As some of you who have heard me speak or write on the topic, as a visual storyteller I have always been interested in archetypes – universally transcendent types of people Carl Jung believes are found in our collective unconscious. They’re types of people we know without ever having met. Archetypes are shaped by our history, culture and personal context as they speak to us on an almost instinctual level. It’s always worth considering the relevancy of archetypes when poised for any type of mass communication, either in an editorial or commercial context.
Super Bowl commercials, massive opportunities for storytelling around a digital campfire, can be superb examples of how creative minds can tap archetypes to gather a community around a story. They also help to answer the riddle of our times: “How do you keep the human attention span when it’s shorter than that of a goldfish?”
Four years later, I am still inspired by a great example of an archetype at Super Bowl time – the “God Made a Farmer” ad for Ram Trucks, in style and approach similar to the prequel to the more controversial “Built to Serve”. A transcendent voice in Paul Harvey intones our deeper selves to pause to grasp elemental truths about the Farmer archetype, a crucial figure of our food chain and the backbone of economies the world over. It helped the ad was based on the medium of documentary photography, a conduit for authentic truth and spellbinding attention.
Likewise, the “Built to Serve” by Ram Trucks had an equally outstanding message, built around the principle of serving others. It had the blessing of the Martin Luther King, Jr. estate. It had cinematic video of a high caliber. The ad was in part based on the Prophet archetype. What became painfully obvious, however, is that no estate owns holy archetypes – so such an archetype needs to be treated with caution. People the world over depend on the guidance of prophets for hope beyond our material world and things money can’t buy. Given the divided soul of a nation where many are crying out for peace and justice, having a prophetic figure guide us back to materialism in the form of a heavy-duty truck was too much for some.

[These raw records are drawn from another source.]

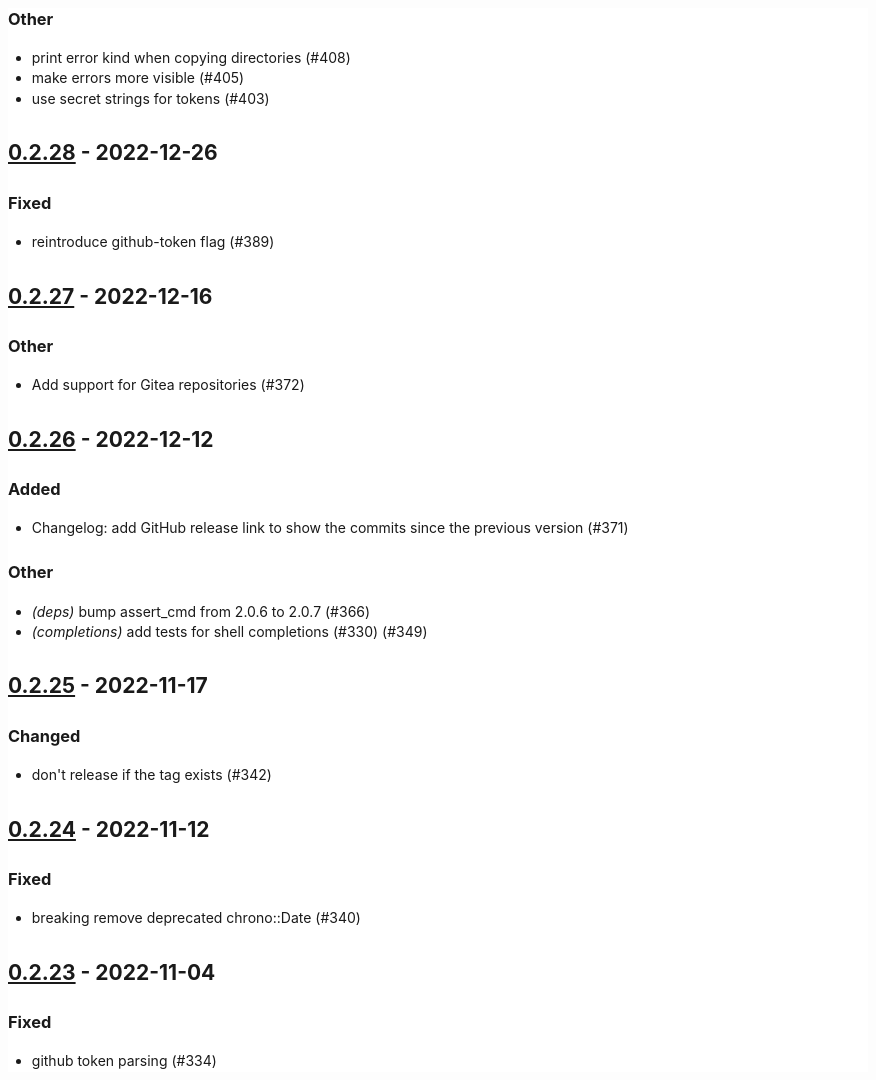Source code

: ### Other
- print error kind when copying directories (#408)
- make errors more visible (#405)
- use secret strings for tokens (#403)

## [0.2.28](https://github.com/release-plz/release-plz/compare/release-plz-v0.2.27...release-plz-v0.2.28) - 2022-12-26

### Fixed
- reintroduce github-token flag (#389)

## [0.2.27](https://github.com/release-plz/release-plz/compare/release-plz-v0.2.26...release-plz-v0.2.27) - 2022-12-16

### Other
- Add support for Gitea repositories (#372)

## [0.2.26](https://github.com/release-plz/release-plz/compare/release-plz-v0.2.25...release-plz-v0.2.26) - 2022-12-12

### Added
- Changelog: add GitHub release link to show the commits since the previous version (#371)

### Other
- *(deps)* bump assert_cmd from 2.0.6 to 2.0.7 (#366)
- *(completions)* add tests for shell completions (#330) (#349)

## [0.2.25](https://github.com/release-plz/release-plz/compare/release-plz-v0.2.24...release-plz-v0.2.25) - 2022-11-17

### Changed
- don't release if the tag exists (#342)

## [0.2.24](https://github.com/release-plz/release-plz/compare/release-plz-v0.2.23...release-plz-v0.2.24) - 2022-11-12

### Fixed
- breaking remove deprecated chrono::Date (#340)

## [0.2.23](https://github.com/release-plz/release-plz/compare/release-plz-v0.2.22...release-plz-v0.2.23) - 2022-11-04

### Fixed
- github token parsing (#334)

When you look at serving others, as exemplified by the Caregiver archetype, no figure can perhaps lay greater claim to being the unselfish protector and compassionate giver than a first responder, which is probably why the Verizon ad was one of the few where I instantly started to tear up (nice going all). First responders are both Caregivers and Heroes wrapped in one. They also tap into the powerful Reciprocity Principle. Seeing news photos lifted up in context was also very inspiring to reinforce the “real people” reality of these stories.
The Hero Archetype? Most clearly seen through the triumph of 8X Paralympic Gold Medalist Lauren Woolstencroft, who proves the power of the human will against the odds. We see the courage, strength and discipline to fight our own heroic battles as we are left in awe. Heroes are the role models that transcend circumstance.

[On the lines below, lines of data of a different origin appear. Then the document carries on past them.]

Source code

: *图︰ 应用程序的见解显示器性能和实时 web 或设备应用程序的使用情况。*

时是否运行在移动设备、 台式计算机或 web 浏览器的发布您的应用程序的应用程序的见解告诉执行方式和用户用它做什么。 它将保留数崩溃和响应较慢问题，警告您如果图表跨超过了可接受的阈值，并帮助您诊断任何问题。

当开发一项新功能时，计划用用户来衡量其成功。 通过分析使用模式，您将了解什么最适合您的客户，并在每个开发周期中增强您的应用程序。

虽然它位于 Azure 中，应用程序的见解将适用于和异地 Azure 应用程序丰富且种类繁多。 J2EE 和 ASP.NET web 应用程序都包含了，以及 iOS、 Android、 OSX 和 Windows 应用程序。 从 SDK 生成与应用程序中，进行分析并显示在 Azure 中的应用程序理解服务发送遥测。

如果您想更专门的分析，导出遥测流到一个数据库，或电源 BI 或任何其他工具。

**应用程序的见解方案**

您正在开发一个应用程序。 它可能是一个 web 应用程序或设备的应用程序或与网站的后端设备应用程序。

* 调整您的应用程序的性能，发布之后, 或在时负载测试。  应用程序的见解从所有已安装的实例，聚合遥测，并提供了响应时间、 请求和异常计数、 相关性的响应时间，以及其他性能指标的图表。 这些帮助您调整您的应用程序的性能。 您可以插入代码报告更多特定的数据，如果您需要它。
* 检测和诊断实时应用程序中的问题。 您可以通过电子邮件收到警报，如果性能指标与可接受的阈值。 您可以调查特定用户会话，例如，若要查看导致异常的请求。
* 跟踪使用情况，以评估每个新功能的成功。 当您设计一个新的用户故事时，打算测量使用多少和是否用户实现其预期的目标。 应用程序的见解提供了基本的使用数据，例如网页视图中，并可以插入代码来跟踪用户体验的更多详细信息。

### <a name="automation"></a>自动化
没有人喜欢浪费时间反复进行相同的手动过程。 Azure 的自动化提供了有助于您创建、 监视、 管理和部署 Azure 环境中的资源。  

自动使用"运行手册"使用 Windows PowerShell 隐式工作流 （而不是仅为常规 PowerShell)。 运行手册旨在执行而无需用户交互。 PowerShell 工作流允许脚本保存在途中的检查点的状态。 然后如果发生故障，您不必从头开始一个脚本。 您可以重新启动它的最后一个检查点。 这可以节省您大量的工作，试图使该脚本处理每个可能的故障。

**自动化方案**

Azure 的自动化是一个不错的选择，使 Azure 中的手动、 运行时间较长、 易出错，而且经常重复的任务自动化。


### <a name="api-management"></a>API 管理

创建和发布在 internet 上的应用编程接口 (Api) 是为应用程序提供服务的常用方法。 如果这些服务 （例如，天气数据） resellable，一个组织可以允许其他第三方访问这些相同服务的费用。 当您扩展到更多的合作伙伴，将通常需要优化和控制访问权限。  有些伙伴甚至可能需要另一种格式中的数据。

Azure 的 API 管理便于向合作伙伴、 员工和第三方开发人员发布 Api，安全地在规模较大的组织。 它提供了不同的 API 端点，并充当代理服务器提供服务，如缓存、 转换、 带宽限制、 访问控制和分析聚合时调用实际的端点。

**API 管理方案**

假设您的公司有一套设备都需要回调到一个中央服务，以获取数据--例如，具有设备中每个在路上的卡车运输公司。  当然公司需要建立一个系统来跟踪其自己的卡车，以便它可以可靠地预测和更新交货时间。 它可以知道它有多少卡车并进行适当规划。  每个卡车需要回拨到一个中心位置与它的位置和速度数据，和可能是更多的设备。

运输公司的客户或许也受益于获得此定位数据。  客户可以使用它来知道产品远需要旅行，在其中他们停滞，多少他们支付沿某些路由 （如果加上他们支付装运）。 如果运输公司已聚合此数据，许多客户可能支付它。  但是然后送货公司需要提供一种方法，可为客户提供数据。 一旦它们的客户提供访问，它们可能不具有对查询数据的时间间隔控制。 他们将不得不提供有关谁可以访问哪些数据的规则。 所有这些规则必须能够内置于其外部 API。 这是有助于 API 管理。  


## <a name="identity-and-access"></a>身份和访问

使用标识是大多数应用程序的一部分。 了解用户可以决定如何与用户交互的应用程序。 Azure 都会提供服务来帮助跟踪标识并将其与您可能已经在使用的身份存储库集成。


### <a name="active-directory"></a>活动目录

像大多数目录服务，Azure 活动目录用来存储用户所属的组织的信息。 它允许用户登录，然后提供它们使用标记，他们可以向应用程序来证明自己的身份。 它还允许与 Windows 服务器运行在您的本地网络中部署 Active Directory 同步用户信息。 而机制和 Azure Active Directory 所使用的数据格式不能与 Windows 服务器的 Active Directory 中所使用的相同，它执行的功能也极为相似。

The Innovator was represented by Keanu in his ad for Squarespace. As a Creator, he has what could be seen as a burning-bush-in-the-desert experience in the fuller version of the ad online (Neo is the chosen one, after all). What does riding on the back of a motorcycle until launching into the sky have to do with building a website? Is walking on wheels like walking on water? Who knows? He’s too busy fulfilling the archetype of a creator in his vision to create lasting value. Critics will easily get lost in this desert but the message has already been sent, and more importantly, felt.
The Regular Guy’s struggle for respect was exquisitely and comically played by Chris Pratt as he seeks the elusive fame of being featured prominently in a beer commercial, only to find that he finds fame as elusive as the rest of us. How many everyman’s dreams end in a bar with friends? If you know his backstory before stardom, he was homeless and working at a restaurant until he was offered an acting opportunity, giving special resonance to this archetype for those in the know.

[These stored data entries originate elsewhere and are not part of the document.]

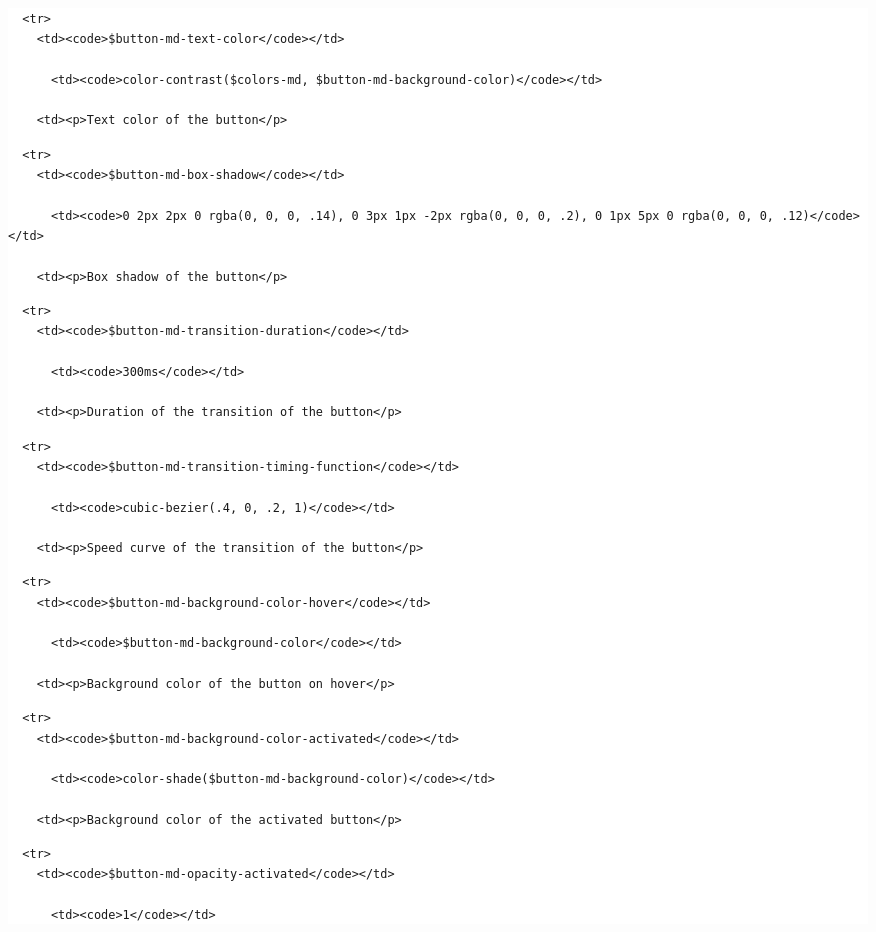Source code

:       <tr>
        <td><code>$button-md-text-color</code></td>

          <td><code>color-contrast($colors-md, $button-md-background-color)</code></td>

        <td><p>Text color of the button</p>
</td>
      </tr>

      <tr>
        <td><code>$button-md-box-shadow</code></td>

          <td><code>0 2px 2px 0 rgba(0, 0, 0, .14), 0 3px 1px -2px rgba(0, 0, 0, .2), 0 1px 5px 0 rgba(0, 0, 0, .12)</code></td>

        <td><p>Box shadow of the button</p>
</td>
      </tr>

      <tr>
        <td><code>$button-md-transition-duration</code></td>

          <td><code>300ms</code></td>

        <td><p>Duration of the transition of the button</p>
</td>
      </tr>

      <tr>
        <td><code>$button-md-transition-timing-function</code></td>

          <td><code>cubic-bezier(.4, 0, .2, 1)</code></td>

        <td><p>Speed curve of the transition of the button</p>
</td>
      </tr>

      <tr>
        <td><code>$button-md-background-color-hover</code></td>

          <td><code>$button-md-background-color</code></td>

        <td><p>Background color of the button on hover</p>
</td>
      </tr>

      <tr>
        <td><code>$button-md-background-color-activated</code></td>

          <td><code>color-shade($button-md-background-color)</code></td>

        <td><p>Background color of the activated button</p>
</td>
      </tr>

      <tr>
        <td><code>$button-md-opacity-activated</code></td>

          <td><code>1</code></td>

If you represent an airline looking to boost travel, why not tap into the Explorer archetypethrough Dr. Oz’s enthralled recounting of all we are capable of seeing, hearing, feeling and experiencing through the human senses? You could live out another Hero’s Journey as described by Joseph Campbell.
I’m sure David Harbour has played stranger things than the Jester, as he romped through all the well-worn commercials to rip up storyboards everywhere he saw them. His running joke irreverence helped us see the commercial landscape through a newer and cleaner perspective, leaving us amused and grateful.
I will never forget making a portrait of natural talent Keegan-Michael Key on a train in Chicago as a comedian with the Second City troupe before he achieved greater fame. I was delighted to see him assume the role of the Sage, a wise and truth-seeking figure, as he set people straight until finally showing them how to navigate the mortgage process for Quicken Loans.
To conclude, there are plenty more archetypes to consider, from Vikings to Knights, and other figures who have come to represent various versions of the Conquering Hero (this is the Super Bowl after all). What I found most interesting and amusing was how the Bud Light ad almost “flipped the script”, where the shining-hero-on-a-horse that expect to act in one way, acts in the opposite.
Good thing our knight had second thoughts. Perhaps we will see more examples of upside-down archetypes next year as we see new twists on the old.